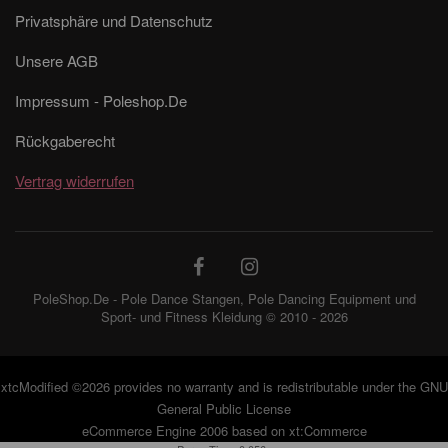
Privatsphäre und Datenschutz
Unsere AGB
Impressum - Poleshop.De
Rückgaberecht
Vertrag widerrufen
PoleShop.De - Pole Dance Stangen, Pole Dancing Equipment und
Sport- und Fitness Kleidung © 2010 - 2026
xtcModified
©2026 provides no warranty and is redistributable under the
GNU
General Public License
eCommerce Engine 2006 based on
xt:Commerce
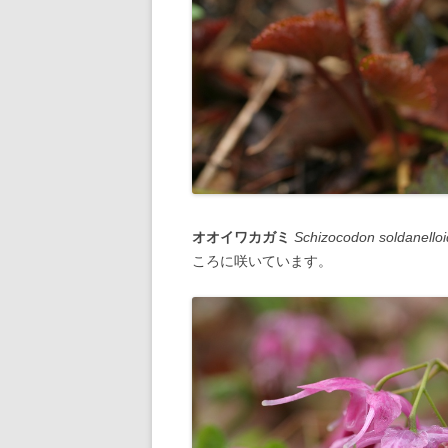
オオイワカガミ
Schizocodon soldanello
ころに咲いています。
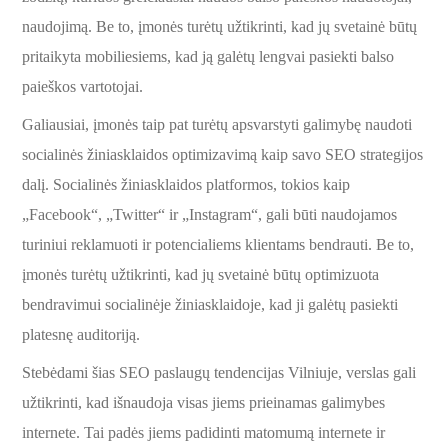
naudojimą. Be to, įmonės turėtų užtikrinti, kad jų svetainė būtų
pritaikyta mobiliesiems, kad ją galėtų lengvai pasiekti balso
paieškos vartotojai.
Galiausiai, įmonės taip pat turėtų apsvarstyti galimybę naudoti
socialinės žiniasklaidos optimizavimą kaip savo SEO strategijos
dalį. Socialinės žiniasklaidos platformos, tokios kaip
„Facebook“, „Twitter“ ir „Instagram“, gali būti naudojamos
turiniui reklamuoti ir potencialiems klientams bendrauti. Be to,
įmonės turėtų užtikrinti, kad jų svetainė būtų optimizuota
bendravimui socialinėje žiniasklaidoje, kad ji galėtų pasiekti
platesnę auditoriją.
Stebėdami šias SEO paslaugų tendencijas Vilniuje, verslas gali
užtikrinti, kad išnaudoja visas jiems prieinamas galimybes
internete. Tai padės jiems padidinti matomumą internete ir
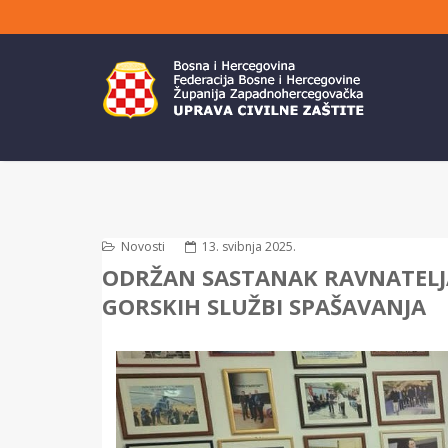
Novosti
13. svibnja 2025.
ODRŽAN SASTANAK RAVNATELJA
GORSKIH SLUŽBI SPAŠAVANJA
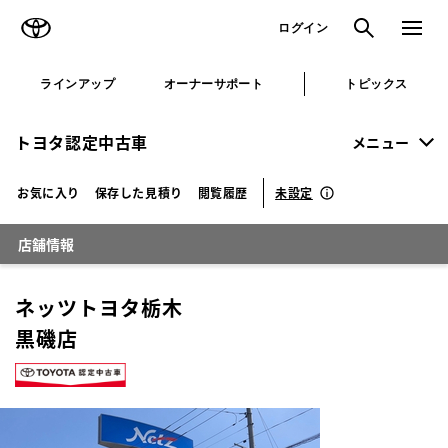
TOYOTA
検索
メニュ
ログイン
ラインアップ
オーナーサポート
トピックス
トヨタ認定中古車
メニュー
未設定
お気に入り
保存した見積り
閲覧履歴
店舗情報
ネッツトヨタ栃木
黒磯店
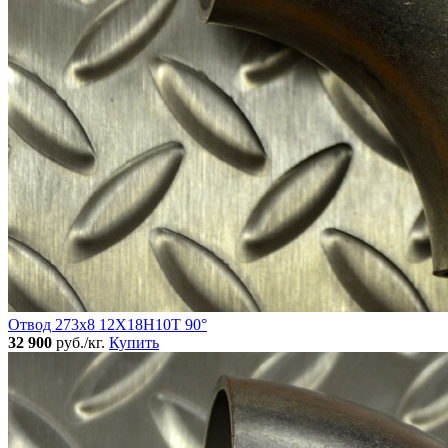
Отвод 273х8 12Х18Н10Т 90°
32 900
руб./кг.
Купить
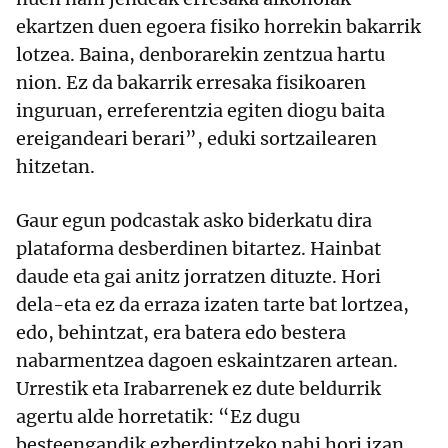
ekartzen duen egoera fisiko horrekin bakarrik
lotzea. Baina, denborarekin zentzua hartu
nion. Ez da bakarrik erresaka fisikoaren
inguruan, erreferentzia egiten diogu baita
ereigandeari berari”, eduki sortzailearen
hitzetan.
Gaur egun podcastak asko biderkatu dira
plataforma desberdinen bitartez. Hainbat
daude eta gai anitz jorratzen dituzte. Hori
dela-eta ez da erraza izaten tarte bat lortzea,
edo, behintzat, era batera edo bestera
nabarmentzea dagoen eskaintzaren artean.
Urrestik eta Irabarrenek ez dute beldurrik
agertu alde horretatik: “Ez dugu
besteengandik ezberdintzeko nahi hori izan.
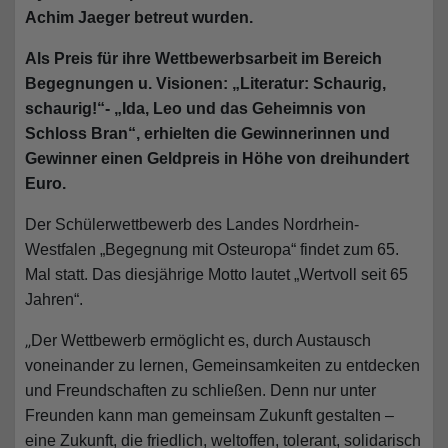
Achim Jaeger betreut wurden.
Als Preis für ihre Wettbewerbsarbeit im Bereich
Begegnungen u. Visionen: „Literatur: Schaurig,
schaurig!“- „Ida, Leo und das Geheimnis von
Schloss Bran“, erhielten die Gewinnerinnen und
Gewinner einen Geldpreis in Höhe von dreihundert
Euro.
Der Schülerwettbewerb des Landes Nordrhein-
Westfalen „Begegnung mit Osteuropa“ findet zum 65.
Mal statt. Das diesjährige Motto lautet „Wertvoll seit 65
Jahren“.
„
Der Wettbewerb ermöglicht es, durch Austausch
voneinander zu lernen, Gemeinsamkeiten zu entdecken
und Freundschaften zu schließen. Denn nur unter
Freunden kann man gemeinsam Zukunft gestalten –
eine Zukunft, die friedlich, weltoffen, tolerant, solidarisch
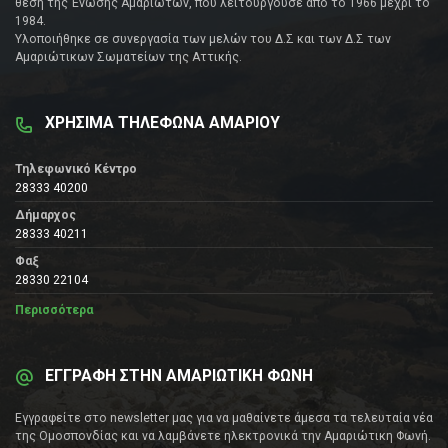
θέση της Ένωσης Αμαριωτών, που λειτουργούσε από το 1966 μέχρι το
1984.
Υλοποιήθηκε σε συνεργασία των μελών του Δ.Σ και των Δ.Σ των
Αμαριώτικων Σωματείων της Αττικής.
ΧΡΗΣΙΜΑ ΤΗΛΕΦΩΝΑ ΑΜΑΡΙΟΥ
Τηλεφωνικό Κέντρο
28333 40200
Δήμαρχος
28333 40211
Φαξ
28330 22104
Περισσότερα
ΕΓΓΡΑΦΗ ΣΤΗΝ ΑΜΑΡΙΩΤΙΚΗ ΦΩΝΗ
Εγγραφείτε στο newsletter μας για να μαθαίνετε άμεσα τα τελευταία νέα
της Ομοσπονδίας και να λαμβάνετε ηλεκτρονικά την Αμαριώτικη Φωνή.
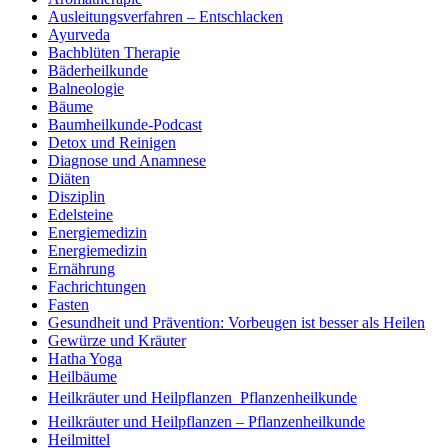
Ausleitungsverfahren – Entschlacken
Ayurveda
Bachblüten Therapie
Bäderheilkunde
Balneologie
Bäume
Baumheilkunde-Podcast
Detox und Reinigen
Diagnose und Anamnese
Diäten
Disziplin
Edelsteine
Energiemedizin
Energiemedizin
Ernährung
Fachrichtungen
Fasten
Gesundheit und Prävention: Vorbeugen ist besser als Heilen
Gewürze und Kräuter
Hatha Yoga
Heilbäume
Heilkräuter und Heilpflanzen  Pflanzenheilkunde
Heilkräuter und Heilpflanzen – Pflanzenheilkunde
Heilmittel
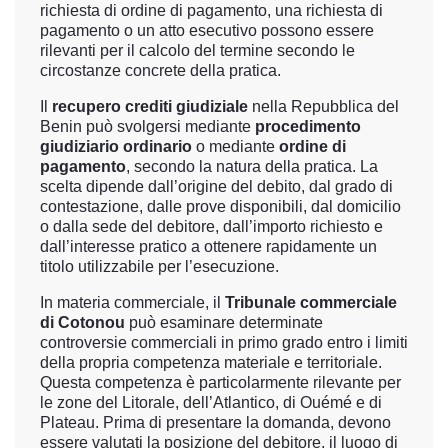
richiesta di ordine di pagamento, una richiesta di
pagamento o un atto esecutivo possono essere
rilevanti per il calcolo del termine secondo le
circostanze concrete della pratica.
Il
recupero crediti giudiziale
nella Repubblica del
Benin può svolgersi mediante
procedimento
giudiziario ordinario
o mediante
ordine di
pagamento
, secondo la natura della pratica. La
scelta dipende dall’origine del debito, dal grado di
contestazione, dalle prove disponibili, dal domicilio
o dalla sede del debitore, dall’importo richiesto e
dall’interesse pratico a ottenere rapidamente un
titolo utilizzabile per l’esecuzione.
In materia commerciale, il
Tribunale commerciale
di Cotonou
può esaminare determinate
controversie commerciali in primo grado entro i limiti
della propria competenza materiale e territoriale.
Questa competenza è particolarmente rilevante per
le zone del Litorale, dell’Atlantico, di Ouémé e di
Plateau. Prima di presentare la domanda, devono
essere valutati la posizione del debitore, il luogo di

^^^^^^^^

[Work task]
Copy the entries from the line with "Отвод 273х8 12Х18Н10Т 90°" up to and including the line with "της Ομοσπονδίας και", swapping "Купить" for "Заказать" and keeping everything else unchanged. Leave the pictures out of your answer.

[Exercise answer]
Отвод 273х8 12Х18Н10Т 90°
32 900
руб./кг.
Заказать
ekartzen duen egoera fisiko horrekin bakarrik
lotzea. Baina, denborarekin zentzua hartu
nion. Ez da bakarrik erresaka fisikoaren
inguruan, erreferentzia egiten diogu baita
ereigandeari berari”, eduki sortzailearen
hitzetan.
Gaur egun podcastak asko biderkatu dira
plataforma desberdinen bitartez. Hainbat
daude eta gai anitz jorratzen dituzte. Hori
dela-eta ez da erraza izaten tarte bat lortzea,
edo, behintzat, era batera edo bestera
nabarmentzea dagoen eskaintzaren artean.
Urrestik eta Irabarrenek ez dute beldurrik
agertu alde horretatik: “Ez dugu
besteengandik ezberdintzeko nahi hori izan.
Achim Jaeger betreut wurden.
Als Preis für ihre Wettbewerbsarbeit im Bereich
Begegnungen u. Visionen: „Literatur: Schaurig,
schaurig!“- „Ida, Leo und das Geheimnis von
Schloss Bran“, erhielten die Gewinnerinnen und
Gewinner einen Geldpreis in Höhe von dreihundert
Euro.
Der Schülerwettbewerb des Landes Nordrhein-
Westfalen „Begegnung mit Osteuropa“ findet zum 65.
Mal statt. Das diesjährige Motto lautet „Wertvoll seit 65
Jahren“.
„
Der Wettbewerb ermöglicht es, durch Austausch
voneinander zu lernen, Gemeinsamkeiten zu entdecken
und Freundschaften zu schließen. Denn nur unter
Freunden kann man gemeinsam Zukunft gestalten –
eine Zukunft, die friedlich, weltoffen, tolerant, solidarisch
θέση της Ένωσης Αμαριωτών, που λειτουργούσε από το 1966 μέχρι το
1984.
Υλοποιήθηκε σε συνεργασία των μελών του Δ.Σ και των Δ.Σ των
Αμαριώτικων Σωματείων της Αττικής.
ΧΡΗΣΙΜΑ ΤΗΛΕΦΩΝΑ ΑΜΑΡΙΟΥ
Τηλεφωνικό Κέντρο
28333 40200
Δήμαρχος
28333 40211
Φαξ
28330 22104
Περισσότερα
ΕΓΓΡΑΦΗ ΣΤΗΝ ΑΜΑΡΙΩΤΙΚΗ ΦΩΝΗ
Εγγραφείτε στο newsletter μας για να μαθαίνετε άμεσα τα τελευταία νέα
της Ομοσπονδίας και να λαμβάνετε ηλεκτρονικά την Αμαριώτικη Φωνή.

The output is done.